Work to be completed — Which rows contain the word "сайт"? Show each of those rows in full.

(Source data)
——
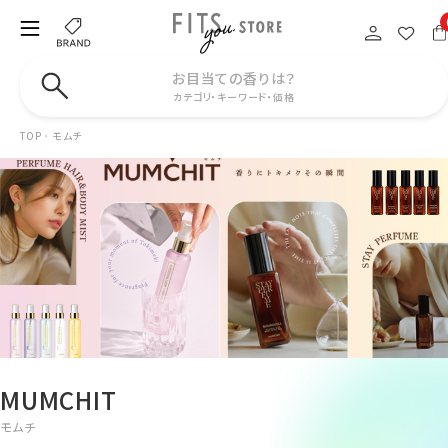
お目当ての香りは？
カテゴリ・キーワード・価格
TOP
モムチ
MUMCHIT
モムチ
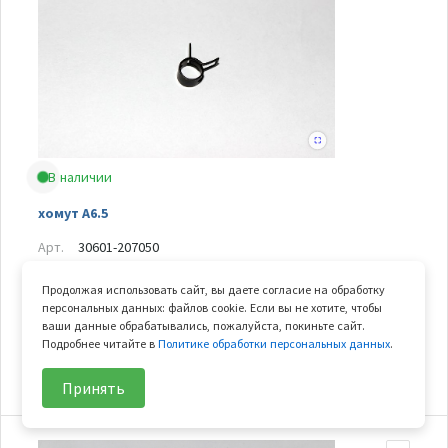
В наличии
хомут A6.5
Арт.
30601-207050
В узле
2 шт.
Продолжая использовать сайт, вы даете согласие на обработку
Вес
0.001 кг
персональных данных: файлов cookie. Если вы не хотите, чтобы
ваши данные обрабатывались, пожалуйста, покиньте сайт.
Подробнее читайте в
Политике обработки персональных данных
.
44
₽/шт
В корзину
Принять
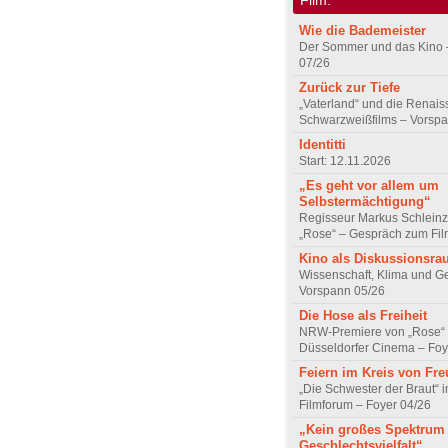
Wie die Bademeister
Der Sommer und das Kino 
07/26
Zurück zur Tiefe
„Vaterland“ und die Renai
Schwarzweißfilms – Vorsp
Identitti
Start: 12.11.2026
„Es geht vor allem um
Selbstermächtigung“
Regisseur Markus Schleinz
„Rose“ – Gespräch zum Fil
Kino als Diskussionsr
Wissenschaft, Klima und G
Vorspann 05/26
Die Hose als Freiheit
NRW-Premiere von „Rose“
Düsseldorfer Cinema – Foy
Feiern im Kreis von Fr
„Die Schwester der Braut“ 
Filmforum – Foyer 04/26
„Kein großes Spektrum
Geschlechtsvielfalt“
——
Reply to the task —
Продолжая использовать сайт, вы даете согласие на обработку
ваши данные обрабатывались, пожалуйста, покиньте сайт.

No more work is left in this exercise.